Westreich Daniel, Hudgens Michael G
Am J Epidemiol. 2016 Sep 1;184(5):354-6. doi: 10.1093/aje/kww063.
In this issue of the Journal, Sullivan et al. (Am J Epidemiol. 2016;184(5):345-353) carefully examine the theoretical justification for use of the test-negative design, a common observational study design, in assessing the effectiveness of influenza vaccination. Using modern causal inference methods (in particular, directed acyclic graphs), they describe different threats to the validity of inferences drawn about the effect of vaccination from test-negative design studies. These threats include confounding, selection bias, and measurement error in either the exposure or the outcome.

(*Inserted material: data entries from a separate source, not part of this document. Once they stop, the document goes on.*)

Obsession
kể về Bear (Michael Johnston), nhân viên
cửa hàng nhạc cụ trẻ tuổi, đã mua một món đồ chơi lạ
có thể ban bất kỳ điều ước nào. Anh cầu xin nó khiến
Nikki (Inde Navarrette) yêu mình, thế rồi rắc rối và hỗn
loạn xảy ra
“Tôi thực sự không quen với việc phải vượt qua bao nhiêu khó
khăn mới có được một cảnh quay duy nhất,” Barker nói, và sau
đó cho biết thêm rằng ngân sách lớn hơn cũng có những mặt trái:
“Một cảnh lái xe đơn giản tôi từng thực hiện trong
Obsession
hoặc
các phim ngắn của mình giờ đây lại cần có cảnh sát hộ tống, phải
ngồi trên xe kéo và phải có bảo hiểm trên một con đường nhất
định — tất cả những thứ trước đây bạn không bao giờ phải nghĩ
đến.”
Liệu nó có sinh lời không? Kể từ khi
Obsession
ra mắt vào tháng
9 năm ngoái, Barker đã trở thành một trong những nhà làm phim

While confounding and measurement error are common in observational studies, the potential for selection bias inherent in the test-negative design brings into question the validity of inferences drawn from such studies.
在本期《期刊》中,沙利文等人(《美国流行病学杂志》。2016年;184(5):345 - 353)仔细研究了使用检测阴性设计(一种常见的观察性研究设计)来评估流感疫苗接种效果的理论依据。他们运用现代因果推断方法(特别是有向无环图),描述了从检测阴性设计研究中得出的关于疫苗接种效果的推断有效性所面临的不同威胁。这些威胁包括混杂、选择偏倚以及暴露或结局中的测量误差。虽然混杂和测量误差在观察性研究中很常见,但检测阴性设计中固有的选择偏倚可能性使得从此类研究得出的推断的有效性受到质疑。